2. Now, using that open source program, I also publish an output result text file after feeding it a long list of input numbers generated from a proprietary dataset. I even decide to publish this result and give it an open source license. Result according to you: this is NO LONGER AN OPEN SOURCE PROGRAM!!?!!
How does that make any fucking sense?
You have the model and can use it any way you want. The model can be trained any way you want. You can plug in random weights and random text input if you want to. That is an open source model. The act of additionally publishing a bunch of weights that you can choose to use if you want to should not make that model closed source.
Programs aren't the only things that can be open-source. LLMs are made of more than just programs. Some of those things that are not programs are not open source. If any part of something is not open source, the whole of that thing is not open source, per definition. Therefor any LLM that has any parts that are not open source is not open source, even if some parts of it are open source.
That simply isn't true. LLM weights are an output of a model training process. They are also an input of a model inference process. Providing weights for people to use does not change the source code in any way, shape, or form.

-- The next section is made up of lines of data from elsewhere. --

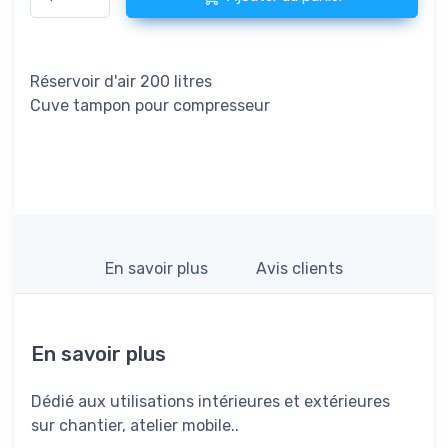
Réservoir d'air 200 litres
Cuve tampon pour compresseur
En savoir plus
Avis clients
En savoir plus
Dédié aux utilisations intérieures et extérieures
sur chantier, atelier mobile..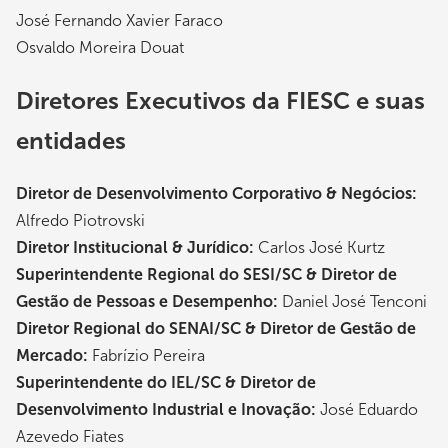
José Fernando Xavier Faraco
Osvaldo Moreira Douat
Diretores Executivos da FIESC e suas
entidades
Diretor de Desenvolvimento Corporativo & Negócios:
Alfredo Piotrovski
Diretor Institucional & Jurídico:
Carlos José Kurtz
Superintendente Regional do SESI/SC & Diretor de
Gestão de Pessoas e Desempenho:
Daniel José Tenconi
Diretor Regional do SENAI/SC & Diretor de Gestão de
Mercado:
Fabrízio Pereira
Superintendente do IEL/SC & Diretor de
Desenvolvimento Industrial e Inovação:
José Eduardo
Azevedo Fiates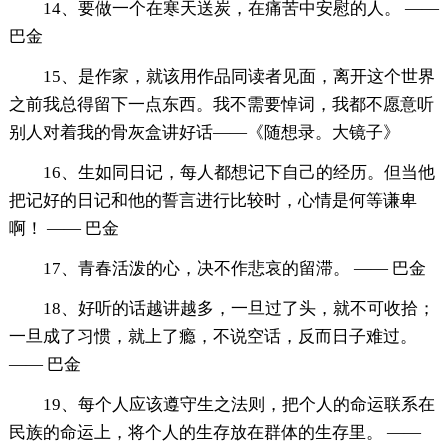
14、要做一个在寒天送炭，在痛苦中安慰的人。 ——
巴金
15、是作家，就该用作品同读者见面，离开这个世界
之前我总得留下一点东西。我不需要悼词，我都不愿意听
别人对着我的骨灰盒讲好话——《随想录。大镜子》
16、生如同日记，每人都想记下自己的经历。但当他
把记好的日记和他的誓言进行比较时，心情是何等谦卑
啊！ —— 巴金
17、青春活泼的心，决不作悲哀的留滞。 —— 巴金
18、好听的话越讲越多，一旦过了头，就不可收拾；
一旦成了习惯，就上了瘾，不说空话，反而日子难过。
—— 巴金
19、每个人应该遵守生之法则，把个人的命运联系在
民族的命运上，将个人的生存放在群体的生存里。 ——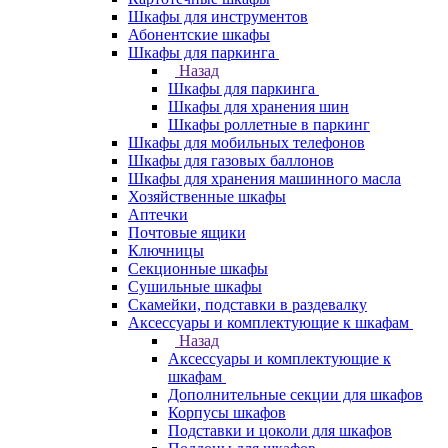
Шкафы для инструментов
Абонентские шкафы
Шкафы для паркинга
Назад
Шкафы для паркинга
Шкафы для хранения шин
Шкафы роллетные в паркинг
Шкафы для мобильных телефонов
Шкафы для газовых баллонов
Шкафы для хранения машинного масла
Хозяйственные шкафы
Аптечки
Почтовые ящики
Ключницы
Секционные шкафы
Сушильные шкафы
Скамейки, подставки в раздевалку
Аксессуары и комплектующие к шкафам
Назад
Аксессуары и комплектующие к
шкафам
Дополнительные секции для шкафов
Корпусы шкафов
Подставки и цоколи для шкафов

While a model does require weights in order to function, there is nothing about the model that requires you to use any weights provided by anybody, regardless of how they were trained. The model is open source. You can train a Llama 3.1 model from scratch on your proprietary collection of alien tentacle erotica, and you can do so precisely because the model is open source. You can claim that the weights themselves are not open source, but that says absolutely nothing about the model being open source. The weights distributed are simply not required.

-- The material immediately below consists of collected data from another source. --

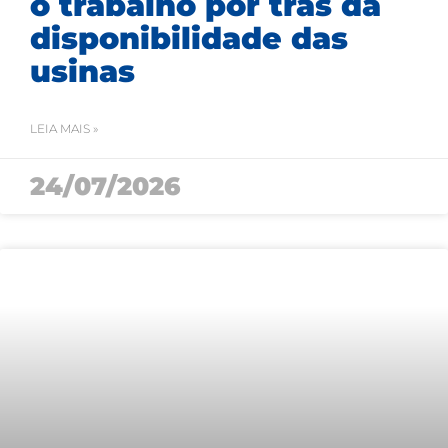
o trabalho por trás da
disponibilidade das
usinas
LEIA MAIS »
24/07/2026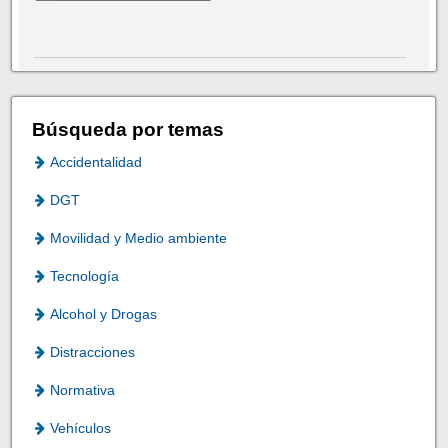
Búsqueda por temas
Accidentalidad
DGT
Movilidad y Medio ambiente
Tecnología
Alcohol y Drogas
Distracciones
Normativa
Vehículos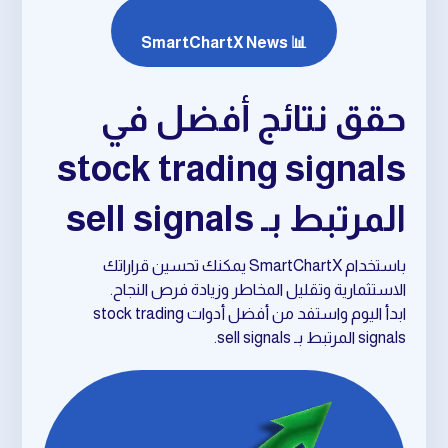
📊 SmartChartX News
حقق نتائج أفضل في
stock trading signals
المرتبط بـ sell signals
باستخدام SmartChartX يمكنك تحسين قراراتك
الاستثمارية وتقليل المخاطر وزيادة فرص النجاح.
ابدأ اليوم واستفد من أفضل أدوات stock trading
signals المرتبط بـ sell signals.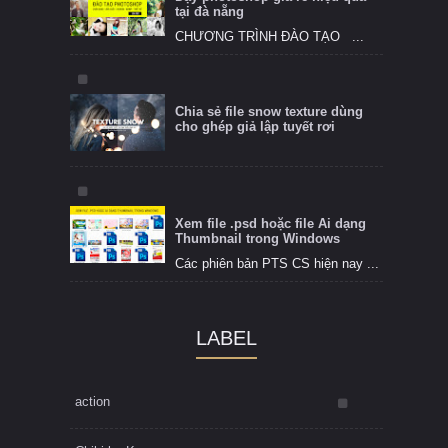
tại đà nẵng
CHƯƠNG TRÌNH ĐÀO TẠO ...
Chia sẻ file snow texture dùng
cho ghép giả lập tuyết rơi
Xem file .psd hoặc file Ai dạng
Thumbnail trong Windows
Các phiên bản PTS CS hiện nay ...
LABEL
action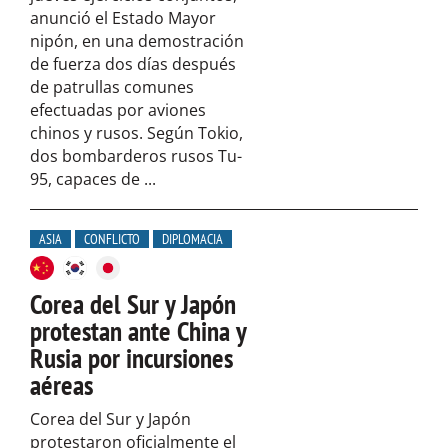
anunció el Estado Mayor
nipón, en una demostración
de fuerza dos días después
de patrullas comunes
efectuadas por aviones
chinos y rusos. Según Tokio,
dos bombarderos rusos Tu-
95, capaces de ...
ASIA
CONFLICTO
DIPLOMACIA
Corea del Sur y Japón
protestan ante China y
Rusia por incursiones
aéreas
Corea del Sur y Japón
protestaron oficialmente el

But more importantly, under your definition, there will never exist in any form a useful open source set of weights. Because almost all data is proprietary. Anybody can train on large quantities of proprietary data without permission using fair use protections, but no matter what you can't redistribute it without permission. Any weights derived from training a model on data that can be redistributed by a single entity would inherently be so tiny that it would be almost useless. You could create a model with a few billion parameters that could memorize it all verbatim.
Open weights can be useful, and they can be a huge boon to users that don't have the resources to train large models, but they aren't required for any meaningful definition of open source.

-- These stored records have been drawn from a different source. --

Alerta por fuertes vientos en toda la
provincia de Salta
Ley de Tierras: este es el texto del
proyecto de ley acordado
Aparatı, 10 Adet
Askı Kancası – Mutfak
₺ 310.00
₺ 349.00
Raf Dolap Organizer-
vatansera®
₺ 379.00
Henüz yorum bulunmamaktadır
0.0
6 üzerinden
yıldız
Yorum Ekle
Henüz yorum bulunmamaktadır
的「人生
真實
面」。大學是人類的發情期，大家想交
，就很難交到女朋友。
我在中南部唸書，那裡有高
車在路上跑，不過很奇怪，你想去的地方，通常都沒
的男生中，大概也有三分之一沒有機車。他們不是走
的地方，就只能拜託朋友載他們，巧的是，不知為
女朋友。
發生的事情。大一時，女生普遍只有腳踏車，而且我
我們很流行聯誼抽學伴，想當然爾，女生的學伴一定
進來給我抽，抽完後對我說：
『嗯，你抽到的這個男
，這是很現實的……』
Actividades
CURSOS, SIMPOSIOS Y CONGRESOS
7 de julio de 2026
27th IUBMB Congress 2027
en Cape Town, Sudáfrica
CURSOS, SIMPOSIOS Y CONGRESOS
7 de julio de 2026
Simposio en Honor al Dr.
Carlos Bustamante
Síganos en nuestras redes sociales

> But more importantly, under your definition, there will never exist in any form a useful open source set of weights. Because almost all data is proprietary. Anybody can train on large quantities of proprietary data without permission using fair use protections, but no matter what you can't redistribute it without permission. Any weights derived from training a model on data that can be redistributed by a single entity would inherently be so tiny that it would be almost useless. You could create a model with a few billion parameters that could memorize it all verbatim.
That may very well be so. We'll see what the future holds for us.
The training data to create an LLM are as much a part of the LLM as the design notes and IDE use to create traditional software are a part of those projects.
I'm not sure how that relates to AI models. Freely distributing compiled binaries, but not the source code, means modification is extremely difficult. Effectively impossible without reverse-engineering expertise.
But I've definitely seen modifications to Llama3.1 floating around. Correctly me if I'm wrong, but open-weight models can be modified fairly easily.
You’re right obviously. In time none of these complaints are going to matter. Open weight is pragmatic and useful and will be accepted by basically everyone.
Imagine an "Open Source" & "Open Weight" model that could give you a HTTP link to the source of any idea it knows directly from its public training database.
The perfect is the enemy of the good, as usual.